- **Instructions to follow**:
The records below must be returned exactly, with every picture left out.

- **Given records**:
↓↓↓
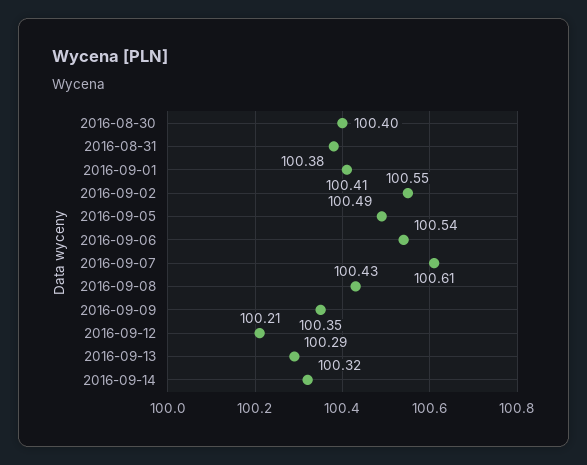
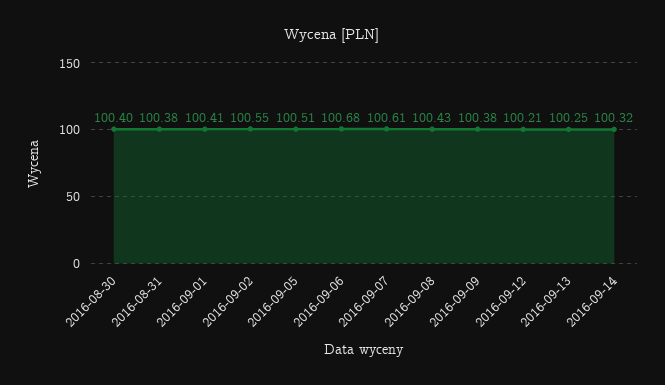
  {
    "2016-08-30": 100.4,
    "2016-08-31": 100.38,
    "2016-09-01": 100.41,
    "2016-09-02": 100.55,
-   "2016-09-05": 100.49,
+   "2016-09-05": 100.51,
-   "2016-09-06": 100.54,
+   "2016-09-06": 100.68,
    "2016-09-07": 100.61,
    "2016-09-08": 100.43,
-   "2016-09-09": 100.35,
+   "2016-09-09": 100.38,
    "2016-09-12": 100.21,
-   "2016-09-13": 100.29,
+   "2016-09-13": 100.25,
    "2016-09-14": 100.32
  }

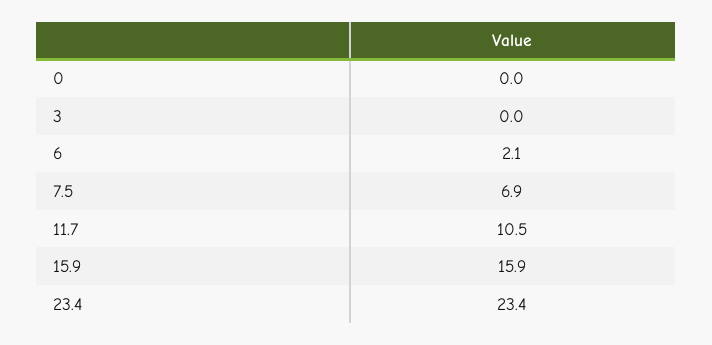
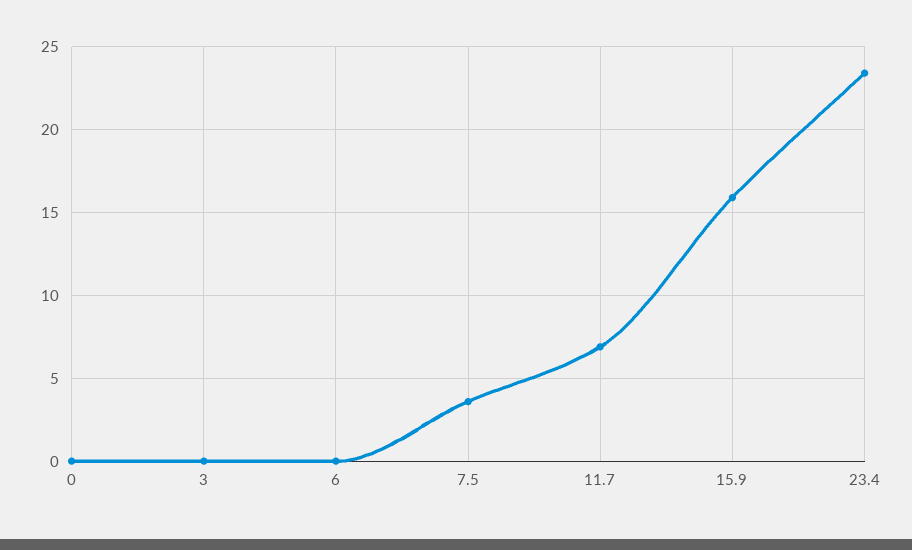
  {
    "0": 0,
    "3": 0,
-   "6": 2.1,
+   "6": 0,
-   "7.5": 6.9,
+   "7.5": 3.5,
-   "11.7": 10.5,
+   "11.7": 7,
    "15.9": 15.9,
    "23.4": 23.4
  }

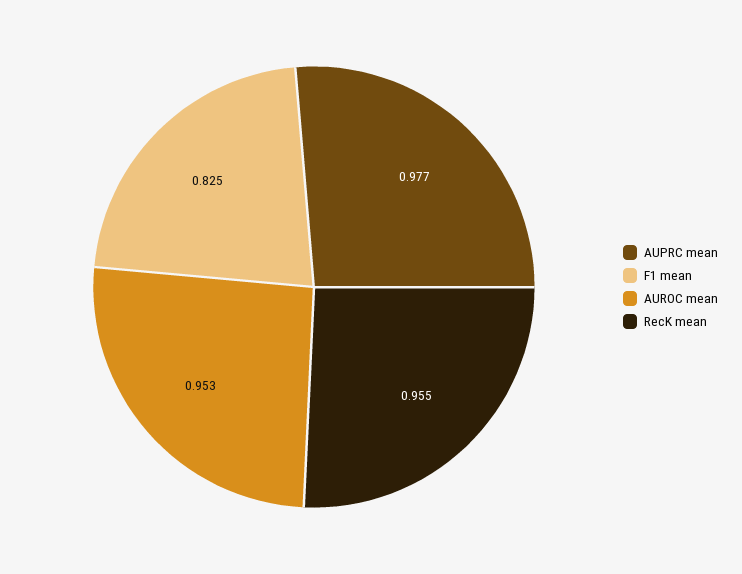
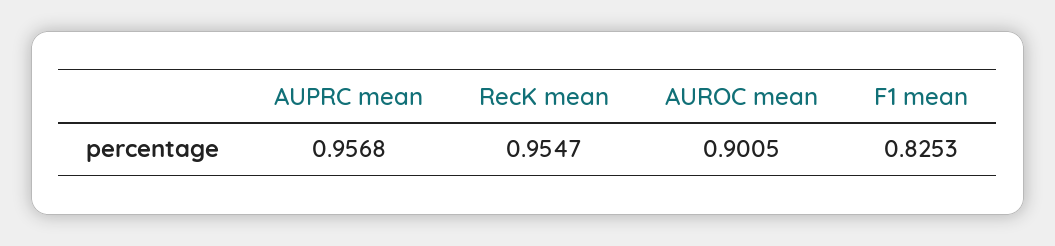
  {
-   "AUPRC mean": 0.977,
+   "AUPRC mean": 0.9568,
    "F1 mean": 0.8253,
-   "AUROC mean": 0.953,
+   "AUROC mean": 0.9005,
    "RecK mean": 0.9547
  }

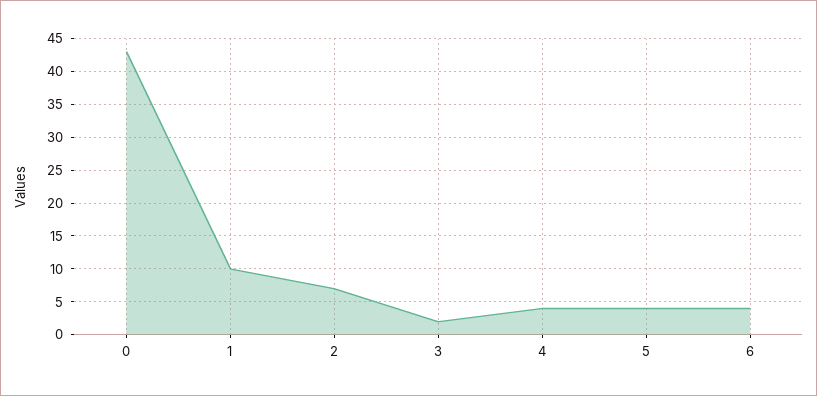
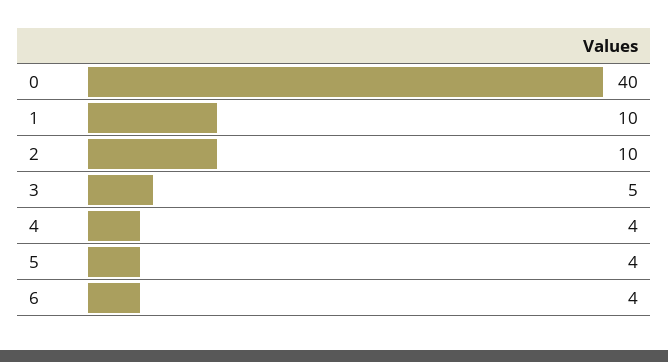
  {
-   "0": 43,
+   "0": 40,
    "1": 10,
-   "2": 7,
+   "2": 10,
-   "3": 2,
+   "3": 5,
    "4": 4,
    "5": 4,
    "6": 4
  }

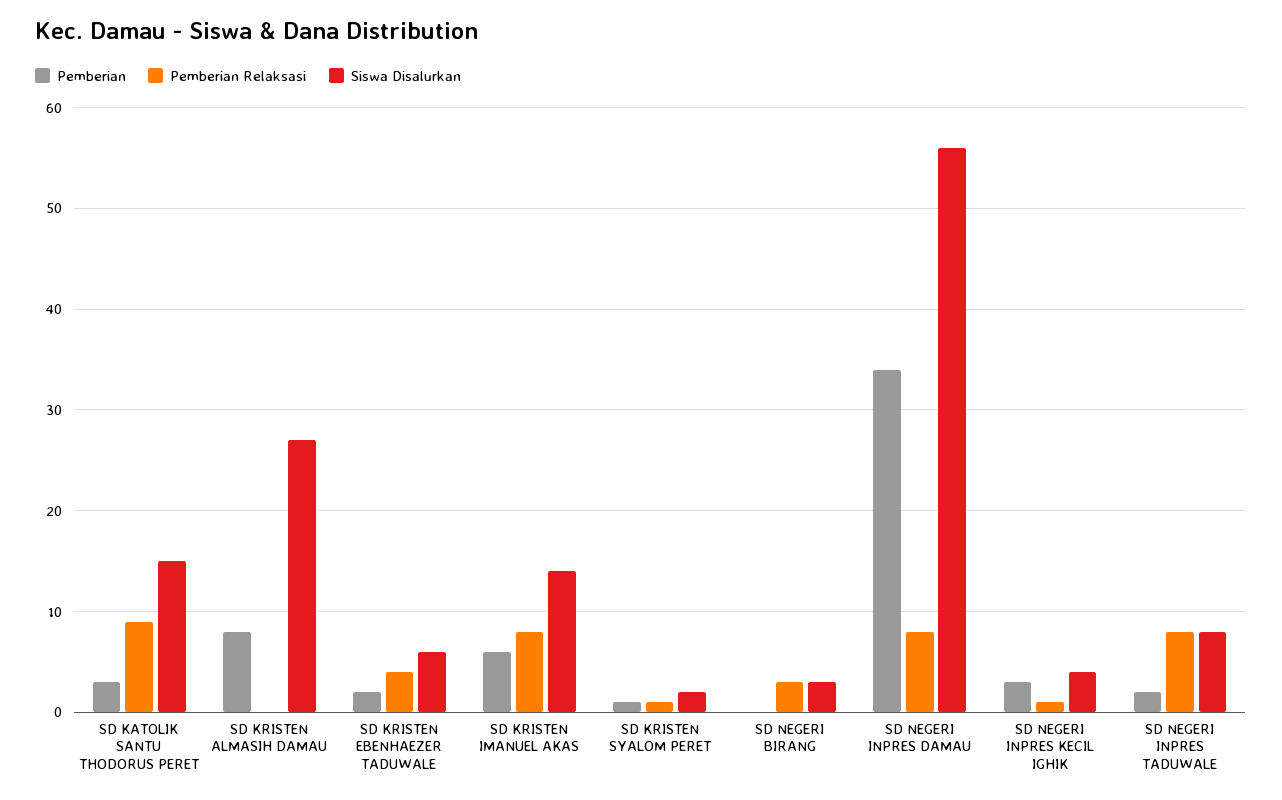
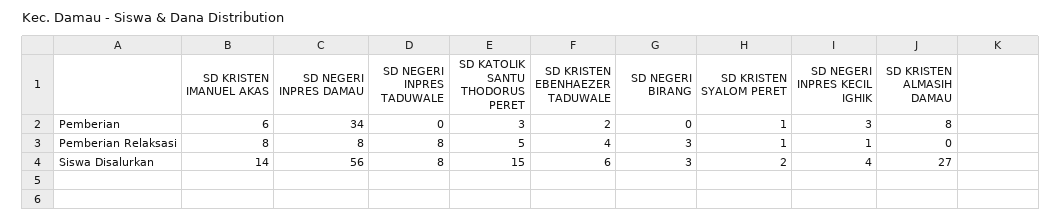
  {
    "Pemberian": {
      "SD KATOLIK SANTU THODORUS PERET": 3,
      "SD KRISTEN ALMASIH DAMAU": 8,
      "SD KRISTEN EBENHAEZER TADUWALE": 2,
      "SD KRISTEN IMANUEL AKAS": 6,
      "SD KRISTEN SYALOM PERET": 1,
      "SD NEGERI BIRANG": 0,
      "SD NEGERI INPRES DAMAU": 34,
      "SD NEGERI INPRES KECIL IGHIK": 3,
-     "SD NEGERI INPRES TADUWALE": 2
+     "SD NEGERI INPRES TADUWALE": 0
    },
    "Pemberian Relaksasi": {
-     "SD KATOLIK SANTU THODORUS PERET": 9,
+     "SD KATOLIK SANTU THODORUS PERET": 5,
      "SD KRISTEN ALMASIH DAMAU": 0,
      "SD KRISTEN EBENHAEZER TADUWALE": 4,
      "SD KRISTEN IMANUEL AKAS": 8,
      "SD KRISTEN SYALOM PERET": 1,
      "SD NEGERI BIRANG": 3,
      "SD NEGERI INPRES DAMAU": 8,
      "SD NEGERI INPRES KECIL IGHIK": 1,
      "SD NEGERI INPRES TADUWALE": 8
    },
    "Siswa Disalurkan": {
      "SD KATOLIK SANTU THODORUS PERET": 15,
      "SD KRISTEN ALMASIH DAMAU": 27,
      "SD KRISTEN EBENHAEZER TADUWALE": 6,
      "SD KRISTEN IMANUEL AKAS": 14,
      "SD KRISTEN SYALOM PERET": 2,
      "SD NEGERI BIRANG": 3,
      "SD NEGERI INPRES DAMAU": 56,
      "SD NEGERI INPRES KECIL IGHIK": 4,
      "SD NEGERI INPRES TADUWALE": 8
    }
  }

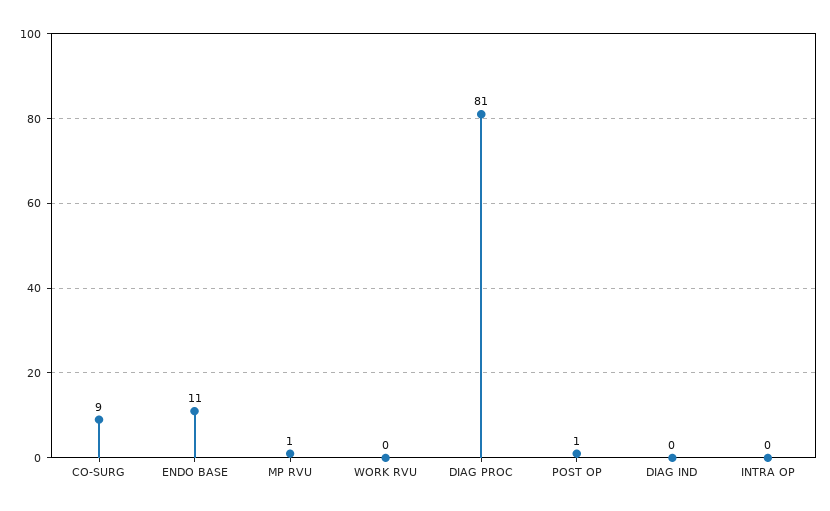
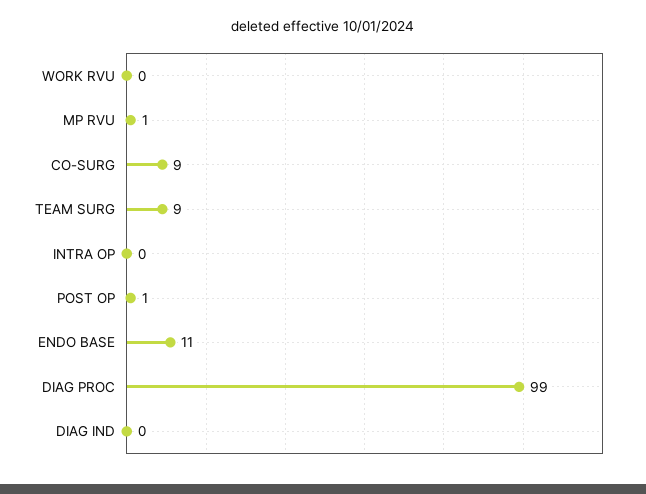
  {
    "CO-SURG": 9,
    "ENDO BASE": 11,
    "MP RVU": 1,
    "WORK RVU": 0,
-   "DIAG PROC": 81,
+   "DIAG PROC": 99,
    "POST OP": 1,
    "DIAG IND": 0,
-   "INTRA OP": 0
+   "INTRA OP": 0,
+   "TEAM SURG": 9
  }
↑↑↑
- **Task solution**:
  {
    "2016-08-30": 100.4,
    "2016-08-31": 100.38,
    "2016-09-01": 100.41,
    "2016-09-02": 100.55,
-   "2016-09-05": 100.49,
+   "2016-09-05": 100.51,
-   "2016-09-06": 100.54,
+   "2016-09-06": 100.68,
    "2016-09-07": 100.61,
    "2016-09-08": 100.43,
-   "2016-09-09": 100.35,
+   "2016-09-09": 100.38,
    "2016-09-12": 100.21,
-   "2016-09-13": 100.29,
+   "2016-09-13": 100.25,
    "2016-09-14": 100.32
  }

  {
    "0": 0,
    "3": 0,
-   "6": 2.1,
+   "6": 0,
-   "7.5": 6.9,
+   "7.5": 3.5,
-   "11.7": 10.5,
+   "11.7": 7,
    "15.9": 15.9,
    "23.4": 23.4
  }

  {
-   "AUPRC mean": 0.977,
+   "AUPRC mean": 0.9568,
    "F1 mean": 0.8253,
-   "AUROC mean": 0.953,
+   "AUROC mean": 0.9005,
    "RecK mean": 0.9547
  }

  {
-   "0": 43,
+   "0": 40,
    "1": 10,
-   "2": 7,
+   "2": 10,
-   "3": 2,
+   "3": 5,
    "4": 4,
    "5": 4,
    "6": 4
  }

  {
    "Pemberian": {
      "SD KATOLIK SANTU THODORUS PERET": 3,
      "SD KRISTEN ALMASIH DAMAU": 8,
      "SD KRISTEN EBENHAEZER TADUWALE": 2,
      "SD KRISTEN IMANUEL AKAS": 6,
      "SD KRISTEN SYALOM PERET": 1,
      "SD NEGERI BIRANG": 0,
      "SD NEGERI INPRES DAMAU": 34,
      "SD NEGERI INPRES KECIL IGHIK": 3,
-     "SD NEGERI INPRES TADUWALE": 2
+     "SD NEGERI INPRES TADUWALE": 0
    },
    "Pemberian Relaksasi": {
-     "SD KATOLIK SANTU THODORUS PERET": 9,
+     "SD KATOLIK SANTU THODORUS PERET": 5,
      "SD KRISTEN ALMASIH DAMAU": 0,
      "SD KRISTEN EBENHAEZER TADUWALE": 4,
      "SD KRISTEN IMANUEL AKAS": 8,
      "SD KRISTEN SYALOM PERET": 1,
      "SD NEGERI BIRANG": 3,
      "SD NEGERI INPRES DAMAU": 8,
      "SD NEGERI INPRES KECIL IGHIK": 1,
      "SD NEGERI INPRES TADUWALE": 8
    },
    "Siswa Disalurkan": {
      "SD KATOLIK SANTU THODORUS PERET": 15,
      "SD KRISTEN ALMASIH DAMAU": 27,
      "SD KRISTEN EBENHAEZER TADUWALE": 6,
      "SD KRISTEN IMANUEL AKAS": 14,
      "SD KRISTEN SYALOM PERET": 2,
      "SD NEGERI BIRANG": 3,
      "SD NEGERI INPRES DAMAU": 56,
      "SD NEGERI INPRES KECIL IGHIK": 4,
      "SD NEGERI INPRES TADUWALE": 8
    }
  }

  {
    "CO-SURG": 9,
    "ENDO BASE": 11,
    "MP RVU": 1,
    "WORK RVU": 0,
-   "DIAG PROC": 81,
+   "DIAG PROC": 99,
    "POST OP": 1,
    "DIAG IND": 0,
-   "INTRA OP": 0
+   "INTRA OP": 0,
+   "TEAM SURG": 9
  }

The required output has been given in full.